In the more evolving world of mobile ads, the numbers are: about 33% of respondents trust mobile banner ads and 29% trust mobile phone text ads. For banner ads, that is actually an increase of 21% since 2009 and for mobile phone ads it is a 61% increase since 2007. This growth spurt is likely due to the fact that consumers are become more familiar and expectant that ads are secure and tailored to their preferences, rather than the fear in the past that these were spam or phishing ads.
We reported back in March we reported that US consumers are far less likely to make purchases on their mobile devices based on an ad seen on their mini-screen -- while German and Italian consumers were more influenced to buy a product after seeing a mobile ad (but not necessarily to buy on the same device).
Only 16% US tablet owners were translating ads they saw into purchases made on that device (and a mere 6% of US smartphone users bought and item advertised on their phone). Skeptical much US consumers? Possibly. Or we could just be more likely to tune out the noise we see in ads all the time.
UK consumers were more than twice as likely to make a purchase on their smartphone from an advertisement they see (14%), while the UK tablet response was identical to the US -- at 16%. So perhaps European consumers have more quickly adopted the concept that phones and tablets are on equal playing fields, while US consumers see their phone less as a computer with equal standing to a tablet or PC.
This could be discouraging for marketers that were so happy to hear what a growth market mobile ads were becoming. Over the summer, we reported that the mobile advertising industry was projected to reach $4 billion in revenues by 2015, according to a report from research firm BIA/Kelsey.
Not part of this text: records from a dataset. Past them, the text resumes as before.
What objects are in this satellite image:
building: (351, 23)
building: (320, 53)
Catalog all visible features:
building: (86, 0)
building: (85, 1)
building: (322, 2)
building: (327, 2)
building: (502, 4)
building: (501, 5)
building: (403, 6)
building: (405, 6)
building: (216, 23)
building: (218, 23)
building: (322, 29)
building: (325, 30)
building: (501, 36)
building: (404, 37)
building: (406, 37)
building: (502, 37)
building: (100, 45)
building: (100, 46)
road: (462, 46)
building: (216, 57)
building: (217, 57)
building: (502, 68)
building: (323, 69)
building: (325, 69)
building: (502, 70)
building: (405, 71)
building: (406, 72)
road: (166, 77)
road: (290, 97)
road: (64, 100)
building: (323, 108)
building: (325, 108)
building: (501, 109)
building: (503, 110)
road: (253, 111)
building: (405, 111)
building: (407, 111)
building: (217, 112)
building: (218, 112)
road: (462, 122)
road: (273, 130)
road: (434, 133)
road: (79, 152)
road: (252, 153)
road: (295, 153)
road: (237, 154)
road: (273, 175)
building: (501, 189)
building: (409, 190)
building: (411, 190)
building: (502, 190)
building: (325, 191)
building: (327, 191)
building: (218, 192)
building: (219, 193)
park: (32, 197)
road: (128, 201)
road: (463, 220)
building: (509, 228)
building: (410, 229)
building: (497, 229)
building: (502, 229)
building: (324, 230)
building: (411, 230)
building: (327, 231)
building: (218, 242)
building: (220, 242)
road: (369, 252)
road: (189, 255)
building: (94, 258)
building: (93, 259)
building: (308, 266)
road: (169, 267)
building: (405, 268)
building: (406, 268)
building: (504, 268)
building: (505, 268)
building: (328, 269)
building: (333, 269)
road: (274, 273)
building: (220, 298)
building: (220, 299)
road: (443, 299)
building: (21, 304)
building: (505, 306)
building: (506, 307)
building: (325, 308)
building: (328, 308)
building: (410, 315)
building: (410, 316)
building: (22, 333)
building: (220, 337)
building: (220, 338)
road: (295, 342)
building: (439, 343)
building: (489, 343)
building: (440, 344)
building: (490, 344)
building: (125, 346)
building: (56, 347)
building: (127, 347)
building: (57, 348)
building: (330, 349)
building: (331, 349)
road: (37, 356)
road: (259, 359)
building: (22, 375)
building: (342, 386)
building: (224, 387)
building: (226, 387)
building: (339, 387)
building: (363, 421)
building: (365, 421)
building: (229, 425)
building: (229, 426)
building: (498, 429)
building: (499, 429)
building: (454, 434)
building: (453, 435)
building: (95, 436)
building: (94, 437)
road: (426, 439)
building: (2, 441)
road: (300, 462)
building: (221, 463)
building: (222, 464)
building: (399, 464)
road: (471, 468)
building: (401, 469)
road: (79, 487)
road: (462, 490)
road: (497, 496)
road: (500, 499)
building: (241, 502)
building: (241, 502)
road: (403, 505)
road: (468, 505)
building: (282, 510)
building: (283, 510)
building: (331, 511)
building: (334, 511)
This is great compared to the 2010 mobile ad revenue that reached $790 million.
Of that revenue, locally targeted ads accounted for $404 million, or 51% of overall U.S. mobile ad spending. By 2015, local mobile ads will grow to account for 70% of all mobile ads, generating $2.8 billion in revenues.
All of these factors add up to a deep need for marketing and advertising companies to innovate their system so that they aren't flooding our various screens with overpriced ads that aren't connecting with consumers. Perhaps the answers lie in better social media strategies where companies create a great product and encourage more disucssion and sharing of the service/product for a discount. That could result in the money that would have gone into advertising and marketing efforts to instead transalate to savings or returns to the consumers that adopted the product early on or are return customers. That could be a novel turn of events I would be happy about -- and then I wouldn't have to distract myself for two minutes at a time while commercials inturupted my online TV viewing. Everyone wins.